GIVEN ENTRIES
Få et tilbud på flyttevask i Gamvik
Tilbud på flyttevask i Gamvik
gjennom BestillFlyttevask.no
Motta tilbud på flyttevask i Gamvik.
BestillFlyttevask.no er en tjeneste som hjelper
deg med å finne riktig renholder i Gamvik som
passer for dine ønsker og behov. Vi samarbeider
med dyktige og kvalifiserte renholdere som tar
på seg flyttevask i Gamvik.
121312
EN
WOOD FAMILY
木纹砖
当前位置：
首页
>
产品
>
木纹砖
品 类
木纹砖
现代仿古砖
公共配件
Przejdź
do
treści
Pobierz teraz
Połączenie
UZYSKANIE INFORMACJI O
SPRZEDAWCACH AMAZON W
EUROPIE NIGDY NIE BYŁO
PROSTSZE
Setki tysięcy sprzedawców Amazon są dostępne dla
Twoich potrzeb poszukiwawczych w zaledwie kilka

EXERCISE DESCRIPTION
Give the lines from the first one through the line containing "Setki tysięcy sprzedawców", inclusive, as a JSON list of strings, with one string per line and blank lines omitted.

EXERCISE RESULT
[
  "Få et tilbud på flyttevask i Gamvik",
  "Tilbud på flyttevask i Gamvik",
  "gjennom BestillFlyttevask.no",
  "Motta tilbud på flyttevask i Gamvik.",
  "BestillFlyttevask.no er en tjeneste som hjelper",
  "deg med å finne riktig renholder i Gamvik som",
  "passer for dine ønsker og behov. Vi samarbeider",
  "med dyktige og kvalifiserte renholdere som tar",
  "på seg flyttevask i Gamvik.",
  "121312",
  "EN",
  "WOOD FAMILY",
  "木纹砖",
  "当前位置：",
  "首页",
  ">",
  "产品",
  ">",
  "木纹砖",
  "品 类",
  "木纹砖",
  "现代仿古砖",
  "公共配件",
  "Przejdź",
  "do",
  "treści",
  "Pobierz teraz",
  "Połączenie",
  "UZYSKANIE INFORMACJI O",
  "SPRZEDAWCACH AMAZON W",
  "EUROPIE NIGDY NIE BYŁO",
  "PROSTSZE",
  "Setki tysięcy sprzedawców Amazon są dostępne dla"
]